(Extracted data entries)

--------------------

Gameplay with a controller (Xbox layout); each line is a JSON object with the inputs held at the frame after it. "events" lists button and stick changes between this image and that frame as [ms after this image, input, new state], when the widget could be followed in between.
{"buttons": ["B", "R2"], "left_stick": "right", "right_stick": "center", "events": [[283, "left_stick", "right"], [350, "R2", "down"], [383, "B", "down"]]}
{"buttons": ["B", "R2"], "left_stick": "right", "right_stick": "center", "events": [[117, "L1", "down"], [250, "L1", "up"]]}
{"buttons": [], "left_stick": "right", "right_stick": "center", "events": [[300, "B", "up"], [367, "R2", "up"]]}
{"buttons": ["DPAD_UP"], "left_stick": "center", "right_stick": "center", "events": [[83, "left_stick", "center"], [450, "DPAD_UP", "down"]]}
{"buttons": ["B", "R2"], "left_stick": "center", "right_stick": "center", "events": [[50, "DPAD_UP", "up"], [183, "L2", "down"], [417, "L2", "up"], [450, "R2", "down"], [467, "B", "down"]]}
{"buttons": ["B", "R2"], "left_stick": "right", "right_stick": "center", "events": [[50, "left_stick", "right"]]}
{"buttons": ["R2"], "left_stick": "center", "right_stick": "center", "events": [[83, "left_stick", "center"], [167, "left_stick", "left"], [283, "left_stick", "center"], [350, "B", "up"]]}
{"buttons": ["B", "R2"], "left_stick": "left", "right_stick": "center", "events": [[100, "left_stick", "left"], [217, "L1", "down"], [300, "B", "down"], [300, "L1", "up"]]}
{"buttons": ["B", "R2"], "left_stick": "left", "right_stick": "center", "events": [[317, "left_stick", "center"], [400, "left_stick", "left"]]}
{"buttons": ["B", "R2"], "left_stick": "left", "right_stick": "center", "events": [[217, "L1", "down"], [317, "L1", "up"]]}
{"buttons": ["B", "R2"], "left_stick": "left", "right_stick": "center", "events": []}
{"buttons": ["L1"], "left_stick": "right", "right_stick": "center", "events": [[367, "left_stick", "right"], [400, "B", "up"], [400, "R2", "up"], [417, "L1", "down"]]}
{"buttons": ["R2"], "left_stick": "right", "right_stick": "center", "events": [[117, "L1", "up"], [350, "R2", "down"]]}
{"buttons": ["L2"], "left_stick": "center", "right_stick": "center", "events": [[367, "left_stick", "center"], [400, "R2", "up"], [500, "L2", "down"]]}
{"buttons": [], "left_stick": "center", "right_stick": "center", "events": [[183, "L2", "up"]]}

--------------------

→ PROBLEM REQUIREMENTS: All the entries must be retyped exactly.

→ TASK RESULT:
Gameplay with a controller (Xbox layout); each line is a JSON object with the inputs held at the frame after it. "events" lists button and stick changes between this image and that frame as [ms after this image, input, new state], when the widget could be followed in between.
{"buttons": ["B", "R2"], "left_stick": "right", "right_stick": "center", "events": [[283, "left_stick", "right"], [350, "R2", "down"], [383, "B", "down"]]}
{"buttons": ["B", "R2"], "left_stick": "right", "right_stick": "center", "events": [[117, "L1", "down"], [250, "L1", "up"]]}
{"buttons": [], "left_stick": "right", "right_stick": "center", "events": [[300, "B", "up"], [367, "R2", "up"]]}
{"buttons": ["DPAD_UP"], "left_stick": "center", "right_stick": "center", "events": [[83, "left_stick", "center"], [450, "DPAD_UP", "down"]]}
{"buttons": ["B", "R2"], "left_stick": "center", "right_stick": "center", "events": [[50, "DPAD_UP", "up"], [183, "L2", "down"], [417, "L2", "up"], [450, "R2", "down"], [467, "B", "down"]]}
{"buttons": ["B", "R2"], "left_stick": "right", "right_stick": "center", "events": [[50, "left_stick", "right"]]}
{"buttons": ["R2"], "left_stick": "center", "right_stick": "center", "events": [[83, "left_stick", "center"], [167, "left_stick", "left"], [283, "left_stick", "center"], [350, "B", "up"]]}
{"buttons": ["B", "R2"], "left_stick": "left", "right_stick": "center", "events": [[100, "left_stick", "left"], [217, "L1", "down"], [300, "B", "down"], [300, "L1", "up"]]}
{"buttons": ["B", "R2"], "left_stick": "left", "right_stick": "center", "events": [[317, "left_stick", "center"], [400, "left_stick", "left"]]}
{"buttons": ["B", "R2"], "left_stick": "left", "right_stick": "center", "events": [[217, "L1", "down"], [317, "L1", "up"]]}
{"buttons": ["B", "R2"], "left_stick": "left", "right_stick": "center", "events": []}
{"buttons": ["L1"], "left_stick": "right", "right_stick": "center", "events": [[367, "left_stick", "right"], [400, "B", "up"], [400, "R2", "up"], [417, "L1", "down"]]}
{"buttons": ["R2"], "left_stick": "right", "right_stick": "center", "events": [[117, "L1", "up"], [350, "R2", "down"]]}
{"buttons": ["L2"], "left_stick": "center", "right_stick": "center", "events": [[367, "left_stick", "center"], [400, "R2", "up"], [500, "L2", "down"]]}
{"buttons": [], "left_stick": "center", "right_stick": "center", "events": [[183, "L2", "up"]]}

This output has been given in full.